Vessela Valiavitcharska studies and writes about rhetorical education in Byzantium and the Slavic world in the context of the trivium: grammar, rhetoric, and logic. Byzantine rhetoric represents “the road not travelled” by its classical Greek and Roman predecessors, a road which took a different turn in western Europe. Its sophisticated, spectacularly powerful creations attest to the effectiveness of rhetorical training, whose goal was to accustom speakers and writers to supple and multiform expression, ready to address any issue in fluent, eloquent, and learned speech.
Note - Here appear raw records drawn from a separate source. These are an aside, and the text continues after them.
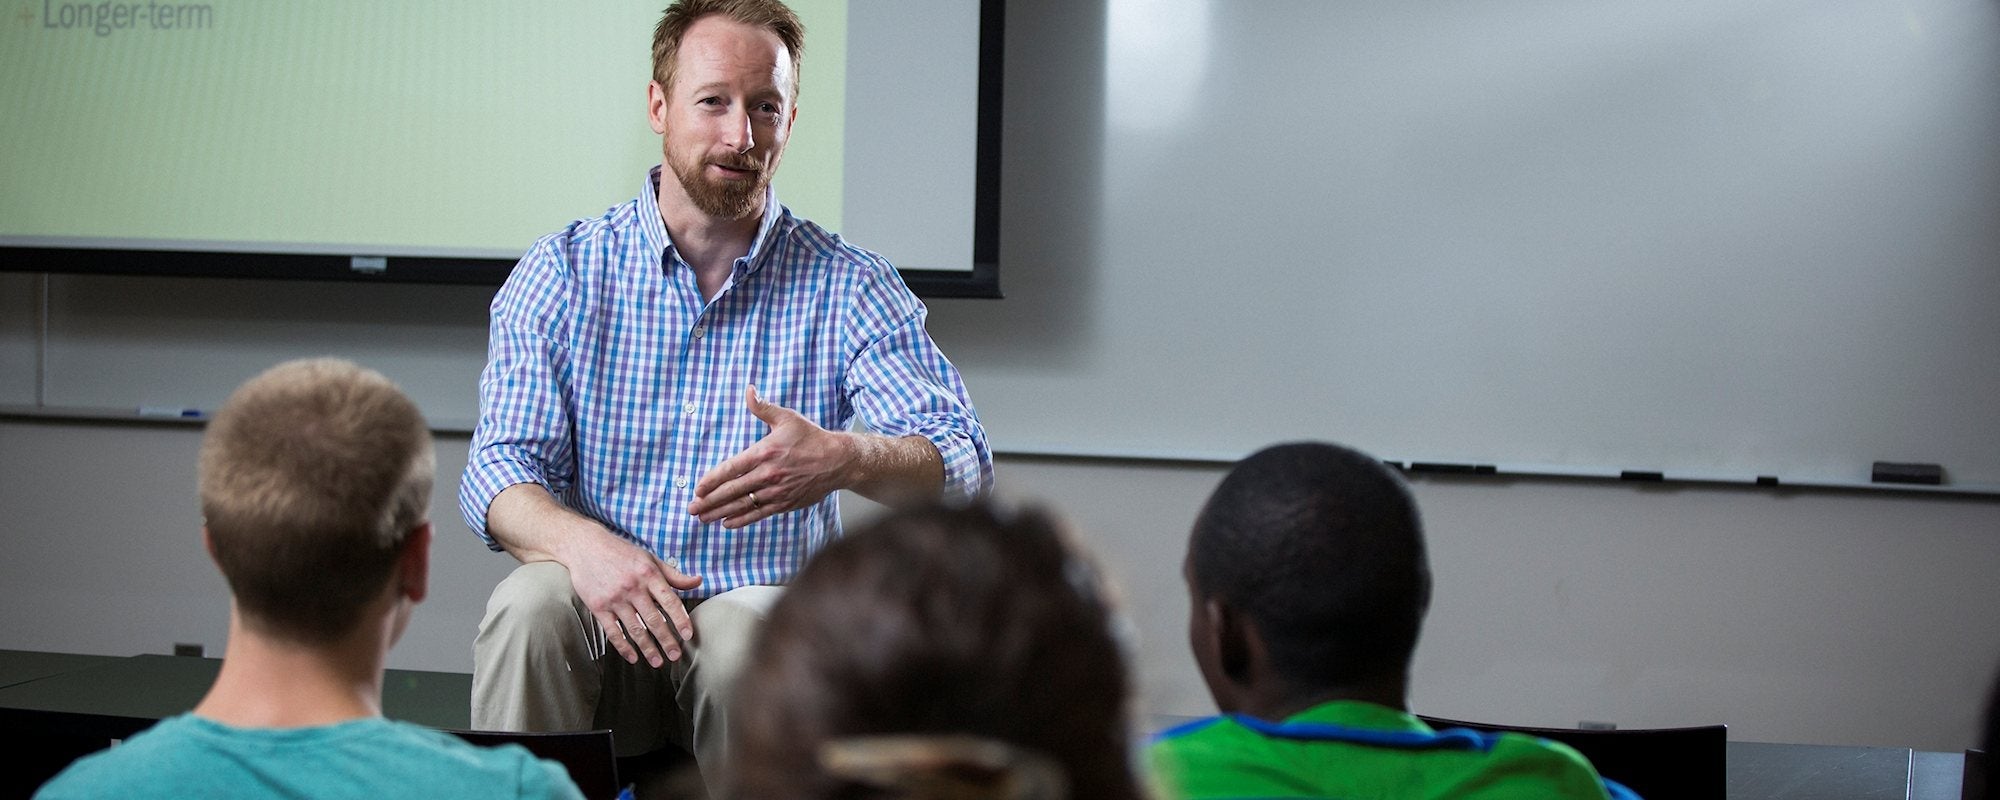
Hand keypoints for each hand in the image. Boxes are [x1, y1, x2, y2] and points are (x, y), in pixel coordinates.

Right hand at [563, 529, 702, 667]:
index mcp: (649, 574)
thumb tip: (698, 581)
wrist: (585, 547)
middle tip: (675, 656)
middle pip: (654, 620)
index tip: (688, 635)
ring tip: (657, 662)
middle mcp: (633, 587)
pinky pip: (613, 631)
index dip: (680, 620)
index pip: (670, 601)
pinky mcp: (598, 606)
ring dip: (647, 648)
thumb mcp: (649, 558)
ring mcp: (615, 598)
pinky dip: (623, 646)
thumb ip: (674, 574)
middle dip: (666, 640)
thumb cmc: (621, 553)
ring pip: (635, 629)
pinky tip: (633, 657)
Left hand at [689, 385, 852, 528]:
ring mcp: (777, 492)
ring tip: (703, 518)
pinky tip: (727, 523)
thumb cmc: (811, 438)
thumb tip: (749, 390)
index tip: (697, 488)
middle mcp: (769, 475)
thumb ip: (763, 407)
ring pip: (743, 505)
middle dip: (709, 501)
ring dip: (721, 512)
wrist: (838, 461)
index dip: (712, 480)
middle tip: (691, 509)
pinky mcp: (785, 503)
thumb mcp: (787, 418)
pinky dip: (742, 520)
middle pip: (733, 491)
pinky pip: (759, 514)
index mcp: (765, 453)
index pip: (731, 469)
Her book Rhetoric and Rhythm in Byzantium: The Sound of Persuasion (Cambridge University Press, 2014) looks at a phenomenon known as “rhythm in prose” in Byzantine and Old Church Slavic literature. It makes a case for the importance of rhythm to argumentation in particular and to speech and writing more generally, while suggesting also that rhythm carries across linguistic boundaries. The book contrasts the modern separation between prose and poetry with the more integrated approach of the medieval literature of the Mediterranean and Slavic worlds. It highlights the role of rhythm as a tool for invention and a means of creating a shared emotional experience.
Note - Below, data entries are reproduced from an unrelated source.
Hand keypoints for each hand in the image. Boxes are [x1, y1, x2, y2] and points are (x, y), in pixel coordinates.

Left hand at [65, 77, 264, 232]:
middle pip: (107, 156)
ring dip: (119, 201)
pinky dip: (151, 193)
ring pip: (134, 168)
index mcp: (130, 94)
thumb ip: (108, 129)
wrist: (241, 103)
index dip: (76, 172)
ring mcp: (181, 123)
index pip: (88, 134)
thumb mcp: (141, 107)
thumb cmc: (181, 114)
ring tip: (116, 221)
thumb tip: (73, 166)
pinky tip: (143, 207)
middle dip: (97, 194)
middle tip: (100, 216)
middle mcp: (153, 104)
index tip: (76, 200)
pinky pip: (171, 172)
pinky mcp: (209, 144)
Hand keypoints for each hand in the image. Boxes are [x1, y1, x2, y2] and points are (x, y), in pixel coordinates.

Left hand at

Together with Professor Jeffrey Walker (Emeritus, University of Texas at Austin), she is currently completing a translation and commentary of a treatise on rhetoric by the fourteenth- century Constantinopolitan teacher-scholar-monastic Joseph Rhakendytes. His Synopsis of Rhetoric appears as part of an “encyclopaedia of all knowledge” designed to walk the reader through the key subjects studied in higher education in the Mediterranean east during the flowering of the Palaiologan era. It came to be held in high esteem as a repository of “Greek learning,” and became, for a while, an active participant in the re-discovery and re-assessment of ancient knowledge during the Italian and French Renaissance. Rhakendytes describes rhetoric as “the initial step” in the ladder of learning. Its “noble discourse” strives toward “utmost beauty,” while the rigor of its arguments lays “the foundation of all education” (to borrow from the author). Instruction in the discursive arts was seen as an indispensable prerequisite to higher learning in Byzantium.
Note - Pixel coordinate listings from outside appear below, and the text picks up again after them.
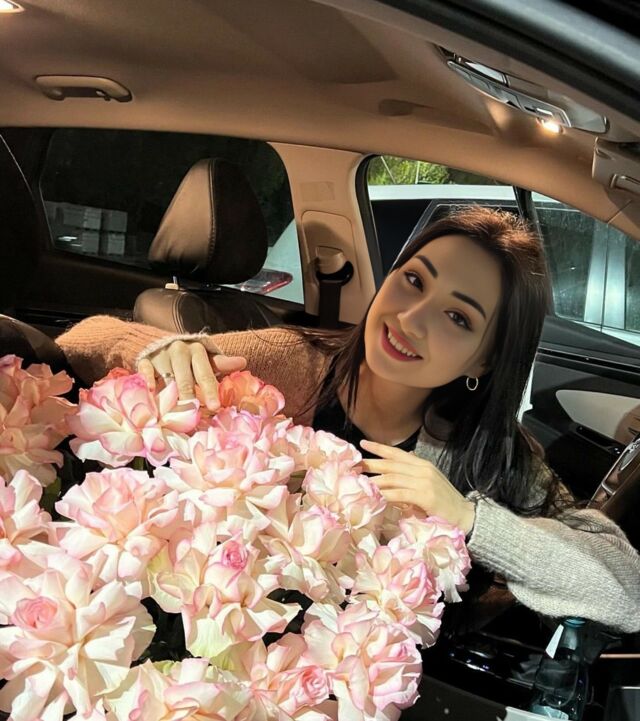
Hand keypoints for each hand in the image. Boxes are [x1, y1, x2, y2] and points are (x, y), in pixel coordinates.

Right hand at [137, 340, 246, 409]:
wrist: (164, 345)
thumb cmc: (191, 359)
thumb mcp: (207, 359)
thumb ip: (222, 364)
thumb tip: (242, 362)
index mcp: (198, 351)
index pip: (206, 374)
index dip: (210, 391)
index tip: (215, 407)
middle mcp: (179, 351)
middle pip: (185, 380)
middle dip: (190, 398)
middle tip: (193, 416)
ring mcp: (162, 356)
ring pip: (167, 379)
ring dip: (170, 397)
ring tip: (172, 415)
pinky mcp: (145, 360)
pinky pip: (146, 371)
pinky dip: (147, 381)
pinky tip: (151, 392)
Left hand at [360, 439, 475, 533]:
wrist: (465, 515)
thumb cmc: (444, 502)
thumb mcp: (429, 483)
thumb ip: (414, 474)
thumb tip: (399, 466)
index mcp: (423, 465)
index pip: (397, 453)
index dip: (379, 448)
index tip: (363, 444)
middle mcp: (423, 469)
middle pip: (392, 463)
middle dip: (372, 463)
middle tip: (355, 464)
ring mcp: (424, 482)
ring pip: (393, 478)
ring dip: (374, 480)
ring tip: (359, 482)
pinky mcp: (425, 496)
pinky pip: (400, 493)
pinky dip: (386, 494)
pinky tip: (375, 496)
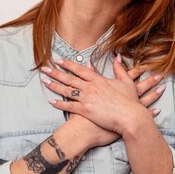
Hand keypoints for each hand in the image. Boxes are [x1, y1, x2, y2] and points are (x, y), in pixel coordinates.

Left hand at [40, 54, 165, 134]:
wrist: (130, 117)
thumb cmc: (130, 101)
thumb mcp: (126, 82)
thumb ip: (119, 68)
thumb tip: (117, 56)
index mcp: (99, 80)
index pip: (80, 69)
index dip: (68, 64)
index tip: (58, 60)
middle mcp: (91, 87)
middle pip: (69, 78)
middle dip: (55, 72)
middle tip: (44, 68)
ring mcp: (87, 99)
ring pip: (67, 90)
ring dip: (54, 86)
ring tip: (44, 82)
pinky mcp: (86, 110)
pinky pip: (69, 106)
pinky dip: (59, 104)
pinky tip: (51, 101)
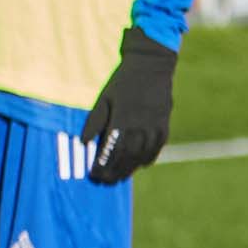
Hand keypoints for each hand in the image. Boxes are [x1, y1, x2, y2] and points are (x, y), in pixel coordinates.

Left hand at [81, 29, 175, 181]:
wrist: (151, 65)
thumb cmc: (122, 82)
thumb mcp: (104, 98)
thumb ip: (94, 122)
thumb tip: (83, 143)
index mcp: (123, 120)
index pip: (111, 151)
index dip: (102, 165)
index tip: (94, 175)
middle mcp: (140, 126)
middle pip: (126, 157)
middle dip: (114, 172)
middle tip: (105, 181)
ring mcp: (155, 127)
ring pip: (142, 156)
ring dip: (129, 169)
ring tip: (119, 178)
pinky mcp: (164, 125)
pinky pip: (156, 148)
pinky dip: (147, 159)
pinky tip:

With Professor Debra Hawhee, she has co-edited the volume The Practice of Rhetoric: Essays in Honor of Jeffrey Walker (University of Alabama Press, forthcoming in 2022), which features contributions in the history of rhetorical tradition as well as its creative appropriations. Rhetoric, broadly conceived as the art of making things matter, is usefully understood both as a practice and through its practice. The book extends the emphasis on the educational mission of rhetoric found in Jeffrey Walker’s work, presenting rhetorical practice through the prisms of poetics, performance, and philosophy of argument.

Professor Valiavitcharska is concurrently working on a monograph that aims to articulate the ninth- to tenth-century Byzantine “philosophy” of rhetoric and language, which recognizes the close relationship between material medium and content, style and argument, and sound and image.

She has published articles on classical and Byzantine rhetoric, the ekphrastic tradition, scholia and rhetorical commentaries, medieval punctuation practices and performance, figurative language and emotion, and argument visualization. She teaches courses in the history of rhetoric and in medieval literature.